**Brief**
Your output should be each line from the material below that has the word "cattle".

**The records**
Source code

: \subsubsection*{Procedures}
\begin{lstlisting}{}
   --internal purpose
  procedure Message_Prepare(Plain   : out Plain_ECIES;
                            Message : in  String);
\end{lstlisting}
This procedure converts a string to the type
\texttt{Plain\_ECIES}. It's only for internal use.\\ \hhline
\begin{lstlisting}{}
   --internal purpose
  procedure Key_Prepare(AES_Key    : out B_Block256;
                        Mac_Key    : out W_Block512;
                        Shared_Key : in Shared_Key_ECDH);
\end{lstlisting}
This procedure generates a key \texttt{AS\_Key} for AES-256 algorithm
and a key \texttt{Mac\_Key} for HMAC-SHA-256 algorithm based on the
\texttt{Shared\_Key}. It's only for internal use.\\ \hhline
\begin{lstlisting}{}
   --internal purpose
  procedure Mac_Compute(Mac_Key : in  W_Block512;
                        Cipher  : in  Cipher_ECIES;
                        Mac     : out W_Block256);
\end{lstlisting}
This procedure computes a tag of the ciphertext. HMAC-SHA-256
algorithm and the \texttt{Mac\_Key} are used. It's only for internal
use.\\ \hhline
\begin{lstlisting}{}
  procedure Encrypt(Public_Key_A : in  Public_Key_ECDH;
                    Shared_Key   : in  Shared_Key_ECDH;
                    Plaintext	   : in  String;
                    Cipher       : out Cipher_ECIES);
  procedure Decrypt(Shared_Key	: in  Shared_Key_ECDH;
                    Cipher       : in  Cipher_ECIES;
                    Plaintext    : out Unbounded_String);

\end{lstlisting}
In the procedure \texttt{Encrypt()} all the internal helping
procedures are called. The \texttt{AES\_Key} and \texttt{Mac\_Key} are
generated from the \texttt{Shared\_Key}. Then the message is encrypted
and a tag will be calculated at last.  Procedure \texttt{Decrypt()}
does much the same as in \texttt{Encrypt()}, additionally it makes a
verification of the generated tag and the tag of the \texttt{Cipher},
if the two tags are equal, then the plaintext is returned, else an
==
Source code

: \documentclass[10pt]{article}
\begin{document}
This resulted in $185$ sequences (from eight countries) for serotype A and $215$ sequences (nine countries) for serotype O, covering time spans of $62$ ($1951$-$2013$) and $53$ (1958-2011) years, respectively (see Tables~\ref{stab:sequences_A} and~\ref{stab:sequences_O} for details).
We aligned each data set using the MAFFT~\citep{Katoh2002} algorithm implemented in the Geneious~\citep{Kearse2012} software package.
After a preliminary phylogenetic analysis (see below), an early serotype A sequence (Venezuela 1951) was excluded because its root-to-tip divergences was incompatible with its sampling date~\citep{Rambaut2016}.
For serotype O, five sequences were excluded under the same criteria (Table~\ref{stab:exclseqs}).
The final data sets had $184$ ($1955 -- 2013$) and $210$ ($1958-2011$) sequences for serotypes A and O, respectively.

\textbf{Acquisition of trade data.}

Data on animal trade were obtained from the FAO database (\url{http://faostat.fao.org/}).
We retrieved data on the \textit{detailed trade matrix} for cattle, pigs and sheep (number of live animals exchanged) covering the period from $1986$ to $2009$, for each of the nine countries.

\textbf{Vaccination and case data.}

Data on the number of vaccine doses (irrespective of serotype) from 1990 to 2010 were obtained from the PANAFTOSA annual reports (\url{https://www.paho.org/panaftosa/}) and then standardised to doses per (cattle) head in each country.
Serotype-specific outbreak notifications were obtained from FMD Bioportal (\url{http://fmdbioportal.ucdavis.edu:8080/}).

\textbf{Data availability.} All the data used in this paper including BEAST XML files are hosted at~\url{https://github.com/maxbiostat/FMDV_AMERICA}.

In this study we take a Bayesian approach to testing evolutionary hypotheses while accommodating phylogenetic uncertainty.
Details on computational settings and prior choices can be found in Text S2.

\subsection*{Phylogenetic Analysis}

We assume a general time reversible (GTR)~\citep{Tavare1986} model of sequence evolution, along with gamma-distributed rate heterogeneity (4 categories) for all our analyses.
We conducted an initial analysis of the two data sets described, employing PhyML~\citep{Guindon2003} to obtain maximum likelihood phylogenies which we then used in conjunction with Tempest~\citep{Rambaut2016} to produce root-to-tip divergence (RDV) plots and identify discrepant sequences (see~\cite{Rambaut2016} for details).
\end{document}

**Finished exercise**
We retrieved data on the \textit{detailed trade matrix} for cattle, pigs and sheep (number of live animals exchanged) covering the period from $1986$ to $2009$, for each of the nine countries.
Data on the number of vaccine doses (irrespective of serotype) from 1990 to 2010 were obtained from the PANAFTOSA annual reports (\url{https://www.paho.org/panaftosa/}) and then standardised to doses per (cattle) head in each country.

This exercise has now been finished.